A black Jaguar crunched up the drive and a vision in green emerged. Baroness Thatcher, elaborately coiffed as ever, stepped out, looking petite beside the Chilean bulk. They shook hands briefly and rather formally, although in the days of the Falklands conflict they were said to be on Augusto and Margaret terms.

Lady Thatcher shook hands with the general's wife, Lucia. General Pinochet took his guest's arm and guided her into the sitting-room, where he and his wife sat together, an interpreter by their side. Lady Thatcher sat opposite, also with an aide.
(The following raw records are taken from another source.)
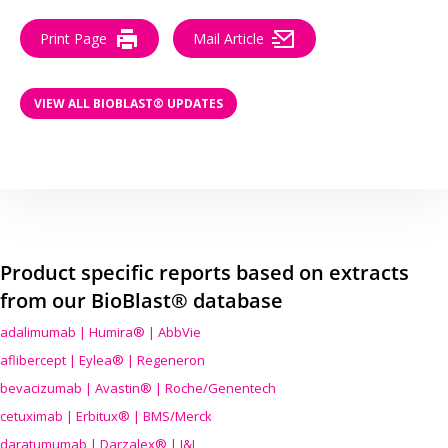
Print Page
Mail Article
VIEW ALL BIOBLAST® UPDATES
Product specific reports based on extracts
from our BioBlast® database
adalimumab | Humira® | AbbVie
aflibercept | Eylea® | Regeneron
bevacizumab | Avastin® | Roche/Genentech
cetuximab | Erbitux® | BMS/Merck
daratumumab | Darzalex® | J&J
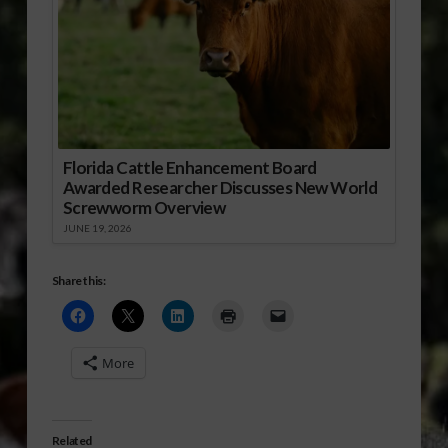
Florida Cattle Enhancement Board
Awarded Researcher Discusses New World
Screwworm Overview
JUNE 19, 2026
Share this:
More
Related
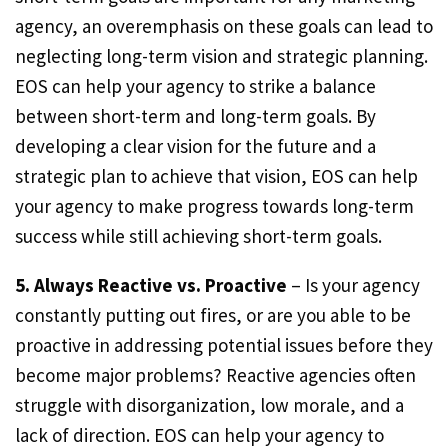
agency, an overemphasis on these goals can lead to
neglecting long-term vision and strategic planning.
EOS can help your agency to strike a balance
between short-term and long-term goals. By
developing a clear vision for the future and a
strategic plan to achieve that vision, EOS can help
your agency to make progress towards long-term
success while still achieving short-term goals.
5. Always Reactive vs. Proactive
– Is your agency
constantly putting out fires, or are you able to be
proactive in addressing potential issues before they
become major problems? Reactive agencies often
struggle with disorganization, low morale, and a
lack of direction. EOS can help your agency to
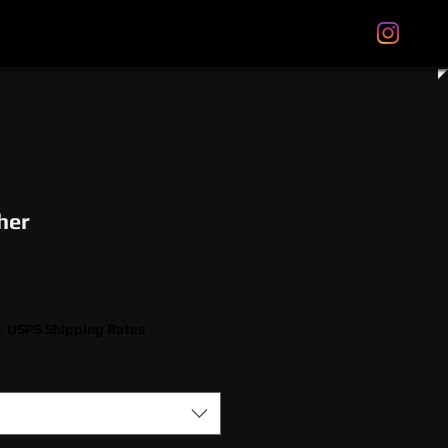
tal Gift Cards
Store Policies
About
More
her
|
USPS Shipping Rates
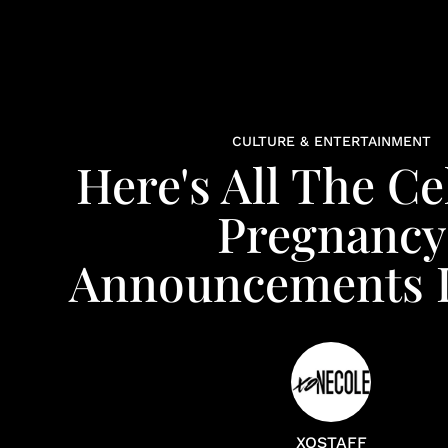
CULTURE & ENTERTAINMENT
Here's All The Ce
Pregnancy
Announcements I
XOSTAFF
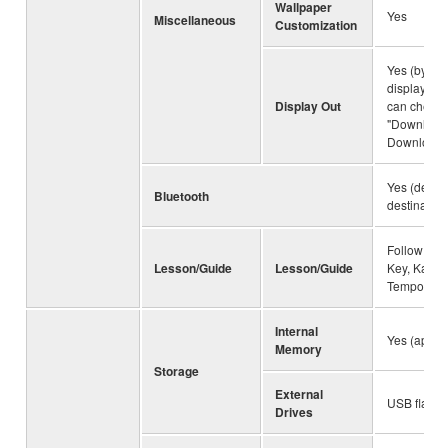
Wallpaper
Yes
Miscellaneous
Customization
Yes (by us
display ada
Display Out
can check t
"Downloads
Downloads"
Yes (depe
Bluetooth
destination
Follow Ligh
Lesson/Guide
Lesson/Guide
Key, Karao
Tempo
Internal
Yes (appro
Memory
Storage
External
USB flash 
Drives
For two old buddies who once ganged up against Argentina's General Galtieri, they were being decidedly formal.

"It is an honour for me for you to be here in this very simple house," the general said through his interpreter. "It is a small house but it is full of love and gratitude to you." The baroness beamed.

"I'm glad you're comfortable here," Lady Thatcher replied. "I know how much we owe to you for your help during the Falklands campaign." She listed the help Chile had given.
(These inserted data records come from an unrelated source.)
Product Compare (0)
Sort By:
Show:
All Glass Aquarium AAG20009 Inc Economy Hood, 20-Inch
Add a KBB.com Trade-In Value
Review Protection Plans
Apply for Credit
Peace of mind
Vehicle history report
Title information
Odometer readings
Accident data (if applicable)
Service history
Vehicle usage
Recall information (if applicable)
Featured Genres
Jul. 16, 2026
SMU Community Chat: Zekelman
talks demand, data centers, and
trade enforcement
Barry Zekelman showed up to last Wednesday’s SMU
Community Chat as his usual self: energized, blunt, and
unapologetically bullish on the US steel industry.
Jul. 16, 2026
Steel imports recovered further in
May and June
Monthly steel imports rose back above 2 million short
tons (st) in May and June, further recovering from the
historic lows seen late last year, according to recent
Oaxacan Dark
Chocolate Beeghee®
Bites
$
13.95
Then the Thatcher gratitude gearbox moved into overdrive. "We are very much aware that it is you who brought democracy to Chile. You set up a constitution suitable for democracy. You put it into effect. Elections were held, and in accordance with the result you stepped down. So we have two reasons to thank you."

It had been a brief photoopportunity of the kind staged when heads of state exchange ornate platitudes carved by folk artists in the mountain regions of their respective countries. Between General Pinochet and Lady Thatcher, however, the exchanges seemed more sincere. They have the shared experience of democracy finishing their career.

Lady Thatcher, of course, was removed by a less democratic process: while the general heard the braying of the multitude, the baroness heard the burr of dagger blades on Tory grinding wheels.

Her visit yesterday was a happy diversion for the general. His usual routine is to rise early, breakfast lightly, read the British and French newspapers and then surf the Internet for news of Chile.

On her return from Wentworth, Lady Thatcher stood on the steps of her offices in Belgravia and defended her old friend once again. Her cheeks flushed with excitement, she addressed the assembled journalists in her familiar imperious manner. "We should be grateful for the tremendous help he gave the British Forces at the time of the Falklands war. Without his help we would have suffered a lot more casualties."

As the crowd of journalists was swelled by bemused passers-by, she went on: "General Pinochet has restored democracy in Chile and that is very important. He set up a new constitution. He did all the organisation, and held a democratic election. He stood as a candidate. He was not elected so he stepped down, all in keeping with democracy."

She said that in the law lords' decision on the former dictator's extradition, being sought by Spain, "the overwhelming majority of cases are inadmissible in our courts. If there's any resulting jurisdiction it should be by the people of Chile in the courts of Chile."

Ignoring journalists' questions, she turned on her heel and disappeared inside. She seemed to have forgotten her husband, Sir Denis, who appeared a few minutes later and had to rap loudly on the door to be allowed in.

Judge Baltasar Garzón, the Spanish judge seeking the extradition of General Pinochet, said yesterday that he had proof of more than 40 cases of torture and assassination against the former dictator since 1988. The law lords ruled on Wednesday that the general was not answerable to human rights abuses before 1988, the year a UN convention on torture became part of British law.